How to use XGBoost feature importance scores for feature selection

Scikit-learn's SelectFromModel class can use these importance scores for feature selection. This involves training a model on the full set of features, then using the importance scores to select a subset of features for the final model.

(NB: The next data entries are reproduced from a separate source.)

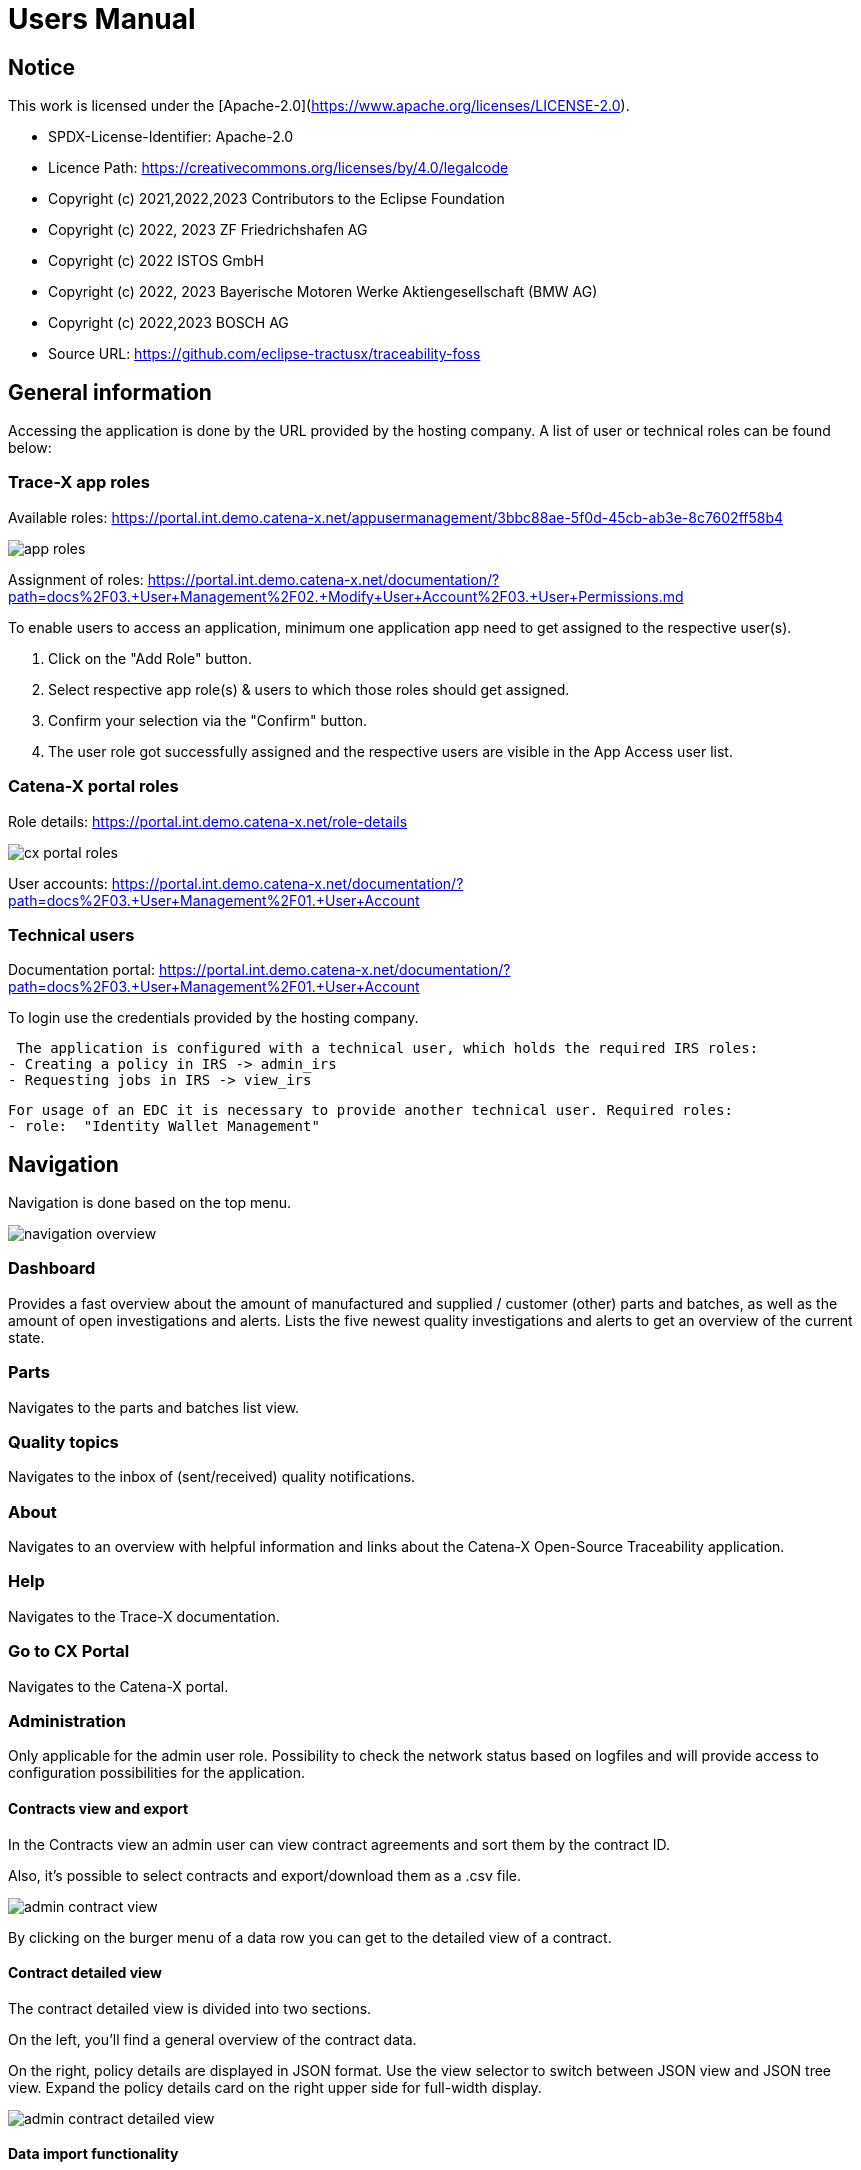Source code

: = Users Manual

== Notice

This work is licensed under the [Apache-2.0](https://www.apache.org/licenses/LICENSE-2.0).

* SPDX-License-Identifier: Apache-2.0
* Licence Path: https://creativecommons.org/licenses/by/4.0/legalcode
* Copyright (c) 2021,2022,2023 Contributors to the Eclipse Foundation
* Copyright (c) 2022, 2023 ZF Friedrichshafen AG
* Copyright (c) 2022 ISTOS GmbH
* Copyright (c) 2022, 2023 Bayerische Motoren Werke Aktiengesellschaft (BMW AG)
* Copyright (c) 2022,2023 BOSCH AG

* Source URL: https://github.com/eclipse-tractusx/traceability-foss

== General information

Accessing the application is done by the URL provided by the hosting company.
A list of user or technical roles can be found below:

=== Trace-X app roles

Available roles: https://portal.int.demo.catena-x.net/appusermanagement/3bbc88ae-5f0d-45cb-ab3e-8c7602ff58b4

image::https://raw.githubusercontent.com/eclipse-tractusx/traceability-foss/main/docs/src/images/user-manual/app_roles.png[]

Assignment of roles: https://portal.int.demo.catena-x.net/documentation/?path=docs%2F03.+User+Management%2F02.+Modify+User+Account%2F03.+User+Permissions.md

To enable users to access an application, minimum one application app need to get assigned to the respective user(s).

1. Click on the "Add Role" button.
2. Select respective app role(s) & users to which those roles should get assigned.
3. Confirm your selection via the "Confirm" button.
4. The user role got successfully assigned and the respective users are visible in the App Access user list.

=== Catena-X portal roles

Role details: https://portal.int.demo.catena-x.net/role-details

image::https://raw.githubusercontent.com/eclipse-tractusx/traceability-foss/main/docs/src/images/user-manual/cx_portal_roles.png[]

User accounts: https://portal.int.demo.catena-x.net/documentation/?path=docs%2F03.+User+Management%2F01.+User+Account

=== Technical users

Documentation portal: https://portal.int.demo.catena-x.net/documentation/?path=docs%2F03.+User+Management%2F01.+User+Account

To login use the credentials provided by the hosting company.

 The application is configured with a technical user, which holds the required IRS roles:
- Creating a policy in IRS -> admin_irs
- Requesting jobs in IRS -> view_irs

 For usage of an EDC it is necessary to provide another technical user. Required roles:
 - role:  "Identity Wallet Management"

== Navigation

Navigation is done based on the top menu.

image::https://raw.githubusercontent.com/eclipse-tractusx/traceability-foss/main/docs/src/images/arc42/user-guide/navigation-overview.png[]

=== Dashboard

Provides a fast overview about the amount of manufactured and supplied / customer (other) parts and batches, as well as the amount of open investigations and alerts.
Lists the five newest quality investigations and alerts to get an overview of the current state.

=== Parts

Navigates to the parts and batches list view.

=== Quality topics

Navigates to the inbox of (sent/received) quality notifications.


=== About

Navigates to an overview with helpful information and links about the Catena-X Open-Source Traceability application.

=== Help

Navigates to the Trace-X documentation.

=== Go to CX Portal

Navigates to the Catena-X portal.

=== Administration

Only applicable for the admin user role.
Possibility to check the network status based on logfiles and will provide access to configuration possibilities for the application.

==== Contracts view and export

In the Contracts view an admin user can view contract agreements and sort them by the contract ID.

Also, it's possible to select contracts and export/download them as a .csv file.

image::https://raw.githubusercontent.com/eclipse-tractusx/traceability-foss/main/docs/src/images/arc42/user-guide/admin_contract_view.png[]

By clicking on the burger menu of a data row you can get to the detailed view of a contract.

==== Contract detailed view

The contract detailed view is divided into two sections.

On the left, you'll find a
general overview of the contract data.

On the right, policy details are
displayed in JSON format. Use the view selector to switch between
JSON view and JSON tree view. Expand the policy details card on the right
upper side for full-width display.

image::https://raw.githubusercontent.com/eclipse-tractusx/traceability-foss/main/docs/src/images/arc42/user-guide/admin_contract_detailed_view.png[]

==== Data import functionality

With the admin user role, you have the ability to import data into the system.

Click on your profile button located in the top right corner and select "Administration" from the dropdown menu.

As you can see in the picture below, you can select a file to import and click on the appearing upload button.

Find the example file at the following link:
https://raw.githubusercontent.com/eclipse-tractusx/traceability-foss/main/tx-backend/testdata/import-test-data-CML1_v0.0.12.json

image::https://raw.githubusercontent.com/eclipse-tractusx/traceability-foss/main/docs/src/images/arc42/user-guide/admin_upload_file.png[]

The system will validate the file content. Upon successful validation, assets will be saved as either "AssetAsPlanned" or "AssetAsBuilt", with the import state set to "transient."

=== Sign out

Sign out the current user and return to the Catena-X portal.

=== Language

image:https://raw.githubusercontent.com/eclipse-tractusx/traceability-foss/main/docs/src/images/arc42/user-guide/language-icon.png[] Change language. +
Supported languages:

* English
* German

== Parts

List view of the own manufactured (asBuilt) or planned (asPlanned) parts and batches as well as supplier/customer parts.
You can adjust the view of tables by clicking on the fullscreen icon to maximize or minimize the view to the half of the full width.

image::https://raw.githubusercontent.com/eclipse-tractusx/traceability-foss/main/docs/src/images/arc42/user-guide/parts-list-view.png[]

=== Parts table

A table view split into the different BOM lifecycle phases (AsBuilt / AsPlanned) of a part. By default, both tables are displayed.
Adjustment of the view of tables can be done by activating/deactivating the fullscreen width of the tables.

Between the views, there is a slider to adjust the view to make either the left or the right table more visible.

Both tables can be sorted, filtered, and searched.

Pre-filtration buttons can be toggled to only show own/supplier/customer parts in the table.
The global search bar at the top returns part results from both tables.

Choosing the filter input field for any column and typing in any character will show filter suggestions.

image::https://raw.githubusercontent.com/eclipse-tractusx/traceability-foss/main/docs/src/images/arc42/user-guide/parts-autosuggestion-filtering.png[]

=== AsBuilt lifecycle parts

List view of own parts with AsBuilt lifecycle.
Gives detailed information on the assets registered in the Digital Twin Registry of Catena-X for the company.
This includes data based on the aspect models of use case traceability: AsBuilt, SerialPart, Batch.
Parts that have a quality alert are highlighted yellow.

=== AsPlanned lifecycle parts

List view of own parts with AsPlanned lifecycle.
Gives detailed information on the assets registered in the Digital Twin Registry of Catena-X for the company.
This includes data based on the aspect models of use case traceability: AsPlanned, SerialPart, Batch.
Parts that have a quality alert are highlighted yellow.

=== Create quality notification from parts

Select one or multiple child components/parts/batches that are built into your part.
Selection will enable you to create a quality notification to customers (alert) or to suppliers (investigation) . For this action, click on the corresponding icon on the top left of a parts table.
The quality notification will be added to a queue (quality notifications) and not directly sent to the customer/supplier.
It is also possible to create a quality notification without the selection of parts.

Once the quality alert is created you will get a pop-up and can directly navigate to the inbox for further action.

Parts which exist in a quality notification will be highlighted as a yellow colored row in the parts table.

=== Parts selection -> Publish assets

Select one or multiple parts that are in the AsBuilt lifecycle. A button will appear on the right of the lifecycle view selection:

image::https://raw.githubusercontent.com/eclipse-tractusx/traceability-foss/main/docs/src/images/arc42/user-guide/publish_assets_button.png[]

Selection will enable you to publish assets with the goal to persist them (import state "persistent").
With a click on the button a window will be opened, where the selected assets are displayed and a required policy must be selected:

image::https://raw.githubusercontent.com/eclipse-tractusx/traceability-foss/main/docs/src/images/arc42/user-guide/publish_assets_view.png[]

The following table explains the different import state an asset can have:

[cols="1,1"]
|===
|transient
|Asset is uploaded but not synchronized with the Item Relationship Service (IRS).

|in_synchronization
|Asset is ready to be published.

|published_to_core_services
|Asset is published, EDC assets, DTR shell, Submodel are created

|persistent
|Asset is successfully synchronized with the IRS.

|unset
|The import state of the asset was not set

|error
|An error occurred along the import state transition.
|===

=== Table column settings

On the right upper site of a table there is a settings icon in which you can set the table columns to a desired view.
With a click on it a dialog opens where you can change the settings of the corresponding table:

image::https://raw.githubusercontent.com/eclipse-tractusx/traceability-foss/main/docs/src/images/arc42/user-guide/other-parts-table-settings-dialog.png[]

Hide/show table columns by clicking on the checkbox or the column name.
It is possible to hide/show all columns by clicking on the "All" - checkbox.

The reset icon resets the table columns to its default view.

Reorder the table columns by selecting a list item (click on the right of the column name).
By selecting the column, you can reorder it with the up and down arrow icons to move it in the front or back of other columns.

Apply your changes by clicking on the "Save" - button.
If you want to discard your changes, press the "ESC" - button, click anywhere else except in the dialog or close it explicitly with the close icon on the upper right of the dialog.

The settings will be stored in the local storage of the browser and will be persisted until they get deleted.

=== Own Part details

To open the detail view, click on the three dots icon of the desired item and select "View details".
More detailed information on the asset is listed as well as a part tree that visually shows the parts relations.

image::https://raw.githubusercontent.com/eclipse-tractusx/traceability-foss/main/docs/src/images/arc42/user-guide/parts-list-detailed-view.png[]

==== Overview

General production information.
Information on the quality status of the part/batch.

==== Relations

Part tree based on SingleLevelBomAsBuilt aspect model.
Dependent on the semantic data model of the part the borders are in a different color.
A green border indicates that the part is a SerialPart.
A yellow border indicates that the part is a piece of a batch.

It is possible to adjust the view of the relationships by dragging the mouse to the desired view.
Zooming in/out can be done with the corresponding control buttons.

image:https://raw.githubusercontent.com/eclipse-tractusx/traceability-foss/main/docs/src/images/arc42/user-guide/open-new-tab.png[] Open part tree in new tab to zoom, scroll and focus in a larger view.
A minimap on the bottom right provides an overview of the current position on the part tree.

==== Asset state

Information about the import process and state of the part.

==== Manufacturer data

Detailed information on the IDs for the manufactured part/batch.

==== Customer data

Information about the identifiers at the customer for the respective part/batch.

==== Traction battery code data

If the asset has the "traction battery code" aspect model, an additional section underneath will be displayed.
In this section there is detailed information about the traction battery and a table with its subcomponents

==== Creation of a quality incident from detailed view

By clicking on the "announcement" icon you can create a quality incident from the detailed view, containing the part information in the currently opened detailed view. If this
functionality is disabled, a tooltip will provide information explaining the reason. You can trigger the tooltip by hovering above the button.

==== Publish asset from detailed view

By clicking on the "publish" icon, you can publish the currently opened part from the detailed view. If the icon is disabled,
a tooltip will provide information explaining the reason. You can trigger the tooltip by hovering above the button


=== Supplier part details

To open the detail view, click on the three dots icon of the desired item from the parts table and select "View details".
More detailed information on the asset is listed.

image::https://raw.githubusercontent.com/eclipse-tractusx/traceability-foss/main/docs/src/images/arc42/user-guide/supplier-parts-list-detailed-view.png[]

==== Overview

General production information.
Information on the quality status of the supplier part/batch.

==== Manufacturer data

Detailed information on the IDs for the supplier part/batch.

==== Customer data

Information about the identifiers at the customer (in this case own company) for the respective part/batch.

=== Customer parts

List view of customer parts and batches.
Customer Parts that are in a quality alert are highlighted yellow.

=== Customer part details

To open the detail view, click on the three dots icon of the desired item and select "View details".
More detailed information on the asset is listed.

image::https://raw.githubusercontent.com/eclipse-tractusx/traceability-foss/main/docs/src/images/arc42/user-guide/customer-parts-list-detailed-view.png[]

==== Overview

General production information.
Information on the quality status of the customer part/batch.

==== Manufacturer data

Detailed information on the IDs for the customer part/batch.

==== Customer data

Information about the identifiers at the customer for the respective part/batch.

== Quality notifications

Inbox for received/sent quality notifications.

image:https://raw.githubusercontent.com/eclipse-tractusx/traceability-foss/main/docs/src/images/arc42/user-guide/investigations-list-view.png[]

The tables can be sorted, filtered and searched.

Choosing the filter input field for any column and typing in any character will show filter suggestions.

image:https://raw.githubusercontent.com/eclipse-tractusx/traceability-foss/main/docs/src/images/arc42/user-guide/investigations-autosuggestion-filtering.png[]

image:https://raw.githubusercontent.com/eclipse-tractusx/traceability-foss/main/docs/src/images/arc42/user-guide/notification-drafts.png[] Received quality notifications.

Quality notifications received by a customer.
Those notifications specify a defect or request to investigate on a specific part / batch on your side and give feedback to the customer.

image:https://raw.githubusercontent.com/eclipse-tractusx/traceability-foss/main/docs/src/images/arc42/user-guide/notification-send.png[] Sent quality notifications.

Notifications in the context of quality investigations that are in queued/draft status or already requested/sent to the supplier.
Those notifications specify a defect or request to investigate on a specific part / batch on your suppliers side and give feedback back to you.

* Queued status: Quality investigation is created but not yet released.
* Requested status: Quality investigation is sent to the supplier.

=== Create a new quality notification

By clicking the announcement icon in the upper left corner of the table, you will be navigated to the notification creation view, in where you can start a quality notification from blank.

=== Table Actions

Similar to the parts table, the inbox provide a variety on actions you can apply to the listed notifications.
Some actions are related to a single notification, while other can be executed on multiple notifications at a time.

==== Actions on a single notification

Through a click on the three dots on the right of a notification list row you open the menu actions, which you can choose from.
Generally, there are the actions to edit the notification (if it's not sent yet) or view details about it.
Additionally, there are the options to apply action alongside the lifecycle of a quality notification.

==== Actions on multiple notifications

Notifications can be selected with the checkboxes on the left of the table.
With the selection, there is a context menu for actions on mulitple (selected) notifications.
The "more" menu is opened by clicking on the horizontally aligned three dots icon.

image:https://raw.githubusercontent.com/eclipse-tractusx/traceability-foss/main/docs/src/images/arc42/user-guide/inbox-multiselect-actions.png[]

=== Quality notification create/edit view

A quality notification can be started by the following options:
- Part detail view if a part has child elements an quality notification with type INVESTIGATION can be created.
- Part table if parts are selected an quality notification with type ALERT can be created.
- Other parts table if parts are selected an quality notification with type INVESTIGATION can be created.

A quality notification can be edited by clicking on the context menu on an item within the inbox.

image:https://raw.githubusercontent.com/eclipse-tractusx/traceability-foss/main/docs/src/images/arc42/user-guide/investigation-create-view.png[]


=== Quality notifications context action

Select the three dots icon on the right side of an quality notification entry to open the context menu.
From there it is possible to open the quality notification detailed view or change the status of it.
Only the possible status transition will show up.

image:https://raw.githubusercontent.com/eclipse-tractusx/traceability-foss/main/docs/src/images/arc42/user-guide/notification-context-action.png[]

Changing the status of a quality notification will open a modal in which the details to the status change can be provided and completed.

image:https://raw.githubusercontent.com/eclipse-tractusx/traceability-foss/main/docs/src/images/arc42/user-guide/investigation-context-action-modal.png[]

A pop-up will notify you if the status transition was successful.

=== Quality notification detail view

The quality notification detail view can be opened by selecting the corresponding option in the context menu.

image:https://raw.githubusercontent.com/eclipse-tractusx/traceability-foss/main/docs/src/images/arc42/user-guide/investigation-detail-view.png[]

==== Overview

General information about the quality notification.

==== Affected Parts

Listed parts that are assigned to the selected alert.

==== Supplier parts (If type is investigation)

Detailed information for child parts assigned to a quality notification.

==== Own parts (If type is alert)

Detailed information for parent parts assigned to a quality notification.

==== Message History

Displays all state transitions including the reason/description of the transition that were done on the notification to get an overview of the correspondence between sender and receiver.

==== Quality notification action

All possible state transitions are displayed in form of buttons (upper right corner).
There the desired action can be selected to open a modal in which the details to the status change can be provided and completed.

=== Quality notification  status

Following status for a quality notification are possible:

|===
|Status |Description

|Queued
|A quality notification that was created by a user but not yet sent to the receiver.

|Requested
|Created quality notification that is already sent to the receiver.

|Cancelled
|Created quality notification that is not yet sent to the receiver and got cancelled on sender side before doing so. It is no longer valid / necessary.

|Received
|Received notification from a sender which needs to be investigated.

|Acknowledged
|The receiver acknowledged to work on the received inquiry.

|Accepted
|The receiver accepted the inquiry. Issue on part/batch detected.

|Declined
|The receiver declined the inquiry. No issue on part/batch detected.

|Closed
|The sender closed the quality notification and no further handling with it is possible.
|===

=== Quality notification status flow

Quality notifications always have a status.
The transition from one status to a subsequent status is described in the below state model.

The Sender can change the status to closed from any status.
The receiver can never change the status to closed.

The legend in the below state diagram describes who can set the status.
One exception to this rule: the transition from status SENT to status RECEIVED is done automatically once the sender receives the Http status code 201.

image::https://raw.githubusercontent.com/eclipse-tractusx/traceability-foss/main/docs/src/images/arc42/user-guide/notificationstatemodel.png[Notification state model]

Here's an example:

from sklearn.feature_selection import SelectFromModel
from sklearn.model_selection import train_test_split
from sklearn.metrics import accuracy_score

X_train, X_test, y_train, y_test = train_test_split(X, y, test_size=0.33, random_state=7)
model.fit(X_train, y_train)

thresholds = np.sort(model.feature_importances_)
for thresh in thresholds:
    selection = SelectFromModel(model, threshold=thresh, prefit=True)
    select_X_train = selection.transform(X_train)
    selection_model = XGBClassifier()
    selection_model.fit(select_X_train, y_train)
    select_X_test = selection.transform(X_test)
    y_pred = selection_model.predict(select_X_test)
    accuracy = accuracy_score(y_test, y_pred)
    print(f"Threshold={thresh:.3f}, Features={select_X_train.shape[1]}, Accuracy: {accuracy*100:.2f}%")

Accuracy: 77.95%
Thresh=0.071, n=8, Accuracy: 77.95%
Thresh=0.073, n=7, Accuracy: 76.38%
Thresh=0.084, n=6, Accuracy: 77.56%
Thresh=0.090, n=5, Accuracy: 76.38%
Thresh=0.128, n=4, Accuracy: 76.38%
Thresh=0.160, n=3, Accuracy: 74.80%
Thresh=0.186, n=2, Accuracy: 71.65%
Thresh=0.208, n=1, Accuracy: 63.78%

Summary

This tutorial covered how to calculate, plot, and utilize feature importance scores in XGBoost for Python. Starting from understanding the concept of feature importance in gradient boosting, we demonstrated plotting these importances and using them in feature selection. The practical implementation shows how feature selection can impact model performance, aiding in the decision of balancing model complexity and accuracy.